Innalillahi wainnailaihi rojiun…!
Saya sampai tak berani bayangkan seandainya guru agama kami
(alm) Z. Huriah (semoga beliau mendapat tempat yang terbaik di sisiNYA,
aamiiin…!), seorang guru yang demikian killer-nya jika mendengar berita ini
saat beliau masih hidup.
Salah satu gaya
beliau yang melegenda dan saya rekam kuat adalah ‘mamilin pusek’, jika kami
melakukan kesalahan. Jempol dan telunjuknya menjepit daging di perut kami, lalu
ditarik dan dipelintir sekuatnya. Saya sendiri pernah mengalami dan trauma
karenanya. Sebabnya remeh saja: lupa buat PR. Disiplin dan istiqomah soal PR
saja dia bisa demikian killer-nya. Sungguh tak bisa saya bayangkan reaksinya
jika mendengar seorang murid kesayangannya sampai nekad melabrak aqidah begitu.
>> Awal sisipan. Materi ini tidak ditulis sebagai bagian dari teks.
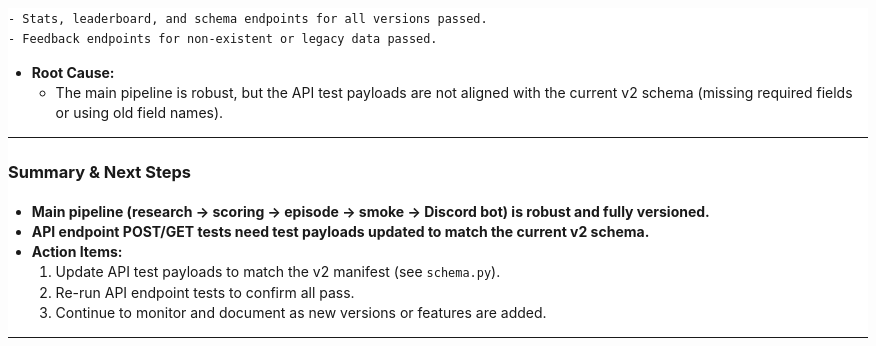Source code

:     - Stats, leaderboard, and schema endpoints for all versions passed.
    - Feedback endpoints for non-existent or legacy data passed.
  - **Root Cause:**
    - The main pipeline is robust, but the API test payloads are not aligned with the current v2 schema (missing required fields or using old field names).

---

### **Summary & Next Steps**
- **Main pipeline (research → scoring → episode → smoke → Discord bot) is robust and fully versioned.**
- **API endpoint POST/GET tests need test payloads updated to match the current v2 schema.**
- **Action Items:**
  1. Update API test payloads to match the v2 manifest (see `schema.py`).
  2. Re-run API endpoint tests to confirm all pass.
  3. Continue to monitor and document as new versions or features are added.

---

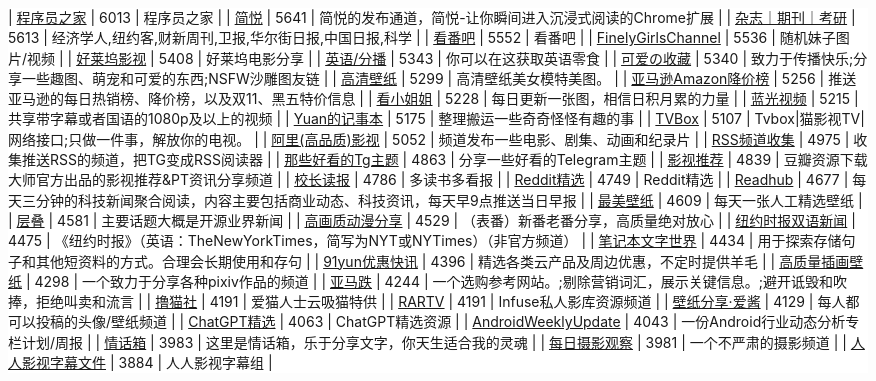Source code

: | [程序员之家](https://t.me/useless_project_ideas)             |   6013   | 程序员之家                                                   |
| [简悦](https://t.me/simpread)                                |   5641   | 简悦的发布通道，简悦-让你瞬间进入沉浸式阅读的Chrome扩展      |
| [杂志｜期刊｜考研](https://t.me/Qikan2023)                   |   5613   | 经济学人,纽约客,财新周刊,卫报,华尔街日报,中国日报,科学       |
| [看番吧](https://t.me/kanfanba)                              |   5552   | 看番吧                                                       |
| [FinelyGirlsChannel](https://t.me/finelygirls)               |   5536   | 随机妹子图片/视频                                            |
| [好莱坞影视](https://t.me/HLWYS)                             |   5408   | 好莱坞电影分享                                               |
| [英语/分播](https://t.me/englishslice)                       |   5343   | 你可以在这获取英语零食                                       |
| [可爱の收藏](https://t.me/kawaii_collection)                 |   5340   | 致力于传播快乐;分享一些趣图、萌宠和可爱的东西;NSFW沙雕图友链 |
| [高清壁纸](https://t.me/jingxu6)                             |   5299   | 高清壁纸美女模特美图。                                       |
| [亚马逊Amazon降价榜](https://t.me/amazonhotevery)            |   5256   | 推送亚马逊的每日热销榜、降价榜，以及双11、黑五特价信息       |
| [看小姐姐](https://t.me/kanxiaojiejie)                       |   5228   | 每日更新一张图，相信日积月累的力量                           |
| [蓝光视频](https://t.me/beyondHD)                            |   5215   | 共享带字幕或者国语的1080p及以上的视频                        |
| [Yuan的记事本](https://t.me/Yuan_En)                         |   5175   | 整理搬运一些奇奇怪怪有趣的事                                 |
| [TVBox](https://t.me/TVbox888)                               |   5107   | Tvbox\|猫影视TV\|网络接口;只做一件事，解放你的电视。         |
| [阿里\(高品质\)影视](https://t.me/alyp_1)                    |   5052   | 频道发布一些电影、剧集、动画和纪录片                         |
| [RSS频道收集](https://t.me/rss_channels)                     |   4975   | 收集推送RSS的频道，把TG变成RSS阅读器                         |
| [那些好看的Tg主题](https://t.me/beautifultgtheme)            |   4863   | 分享一些好看的Telegram主题                                   |
| [影视推荐](https://t.me/doubanchannel)                       |   4839   | 豆瓣资源下载大师官方出品的影视推荐&PT资讯分享频道            |
| [校长读报](https://t.me/XiaoZhangDuBao)                      |   4786   | 多读书多看报                                                 |
| [Reddit精选](https://t.me/reddit_one)                        |   4749   | Reddit精选                                                   |
| [Readhub](https://t.me/readhub_cn)                           |   4677   | 每天三分钟的科技新闻聚合阅读，内容主要包括商业动态、科技资讯，每天早9点推送当日早报 |
| [最美壁纸](https://t.me/zuimeibizhi)                         |   4609   | 每天一张人工精选壁纸                                         |
| [层叠](https://t.me/outvivid)                                |   4581   | 主要话题大概是开源业界新闻                                   |
| [高画质动漫分享](https://t.me/YXHMd)                         |   4529   | （表番）新番老番分享，高质量绝对放心                         |
| [纽约时报双语新闻](https://t.me/nyt_bilingual)               |   4475   | 《纽约时报》（英语：TheNewYorkTimes，简写为NYT或NYTimes）（非官方频道） |
| [笔记本文字世界](https://t.me/LinsBookA)                     |   4434   | 用于探索存储句子和其他短资料的方式。合理会长期使用和存句     |
| [91yun优惠快讯](https://t.me/express91yun)                   |   4396   | 精选各类云产品及周边优惠，不定时提供羊毛                     |
| [高质量插画壁纸](https://t.me/pixivshare)                    |   4298   | 一个致力于分享各种pixiv作品的频道                            |
| [亚马跌](https://t.me/amazondrop)                            |   4244   | 一个选购参考网站。;剔除营销词汇，展示关键信息。;避开诋毁和吹捧，拒绝叫卖和流言 |
| [撸猫社](https://t.me/lumaoshe)                              |   4191   | 爱猫人士云吸猫特供                                           |
| [RARTV](https://t.me/rartv)                                  |   4191   | Infuse私人影库资源频道                                       |
| [壁纸分享·爱酱](https://t.me/BiZhiSo)                        |   4129   | 每人都可以投稿的头像/壁纸频道                                |
| [ChatGPT精选](https://t.me/AwesomeChatGPT)                   |   4063   | ChatGPT精选资源                                              |
| [AndroidWeeklyUpdate](https://t.me/update4weekly)            |   4043   | 一份Android行业动态分析专栏计划/周报                         |
| [情话箱](https://t.me/qinghua_box)                           |   3983   | 这里是情话箱，乐于分享文字，你天生适合我的灵魂               |
| [每日摄影观察](https://t.me/cnphotog_collect)                |   3981   | 一个不严肃的摄影频道                                         |
| [人人影视字幕文件](https://t.me/yyets_subtitles)             |   3884   | 人人影视字幕组                                               |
Belakangan ini di timeline saya ramai soal agenda pemurtadan
terselubung di Padang
dengan topeng pembangunan sebuah Rumah Sakit megah. Saya sendiri sebenarnya tak
pernah risau soal itu. Seluruh Arab pun murtad takkan pernah mengurangi
sedikitpun kebesaran dan nilai-nilai ajaran Islam. Saya begitu meyakini dan
amat menjaga aqidah saya sendiri. 2 guru favorit saya selama sekolah adalah
yang sudah saya ceritakan di atas, dan satu lagi guru Aqidah Akhlak saya saat
di MTs dulu. Kebetulan pula keduanya juga yang ter-killer diantara semua guru
yang pernah mengajar saya. Saya menyukai guru killer, sebab ilmu yang diperoleh
lewat kesulitan biasanya lebih nempel diingatan. Setiap cubitan, lemparan kapur,
pukulan rotan atau ‘pilin pusek’ itu dan segala kesakitan lain yang saya
peroleh ketika belajar menanamkan memori pelajaran lebih dalam pada otak.
Murtad adalah soal tak remeh. Itu sama saja dengan menghina
Tuhan. Saya sama sekali tak menemukan alasan untuk melakukannya. Jangan
coba-coba mengatasnamakan cinta. Itu akan melukai para jomblo seluruh dunia.
Jangan pula katakan karena ekonomi. Pembalut itu penting. Tapi murtad karena
ekonomi sama saja dengan menganggap Tuhan lebih rendah ketimbang pembalut.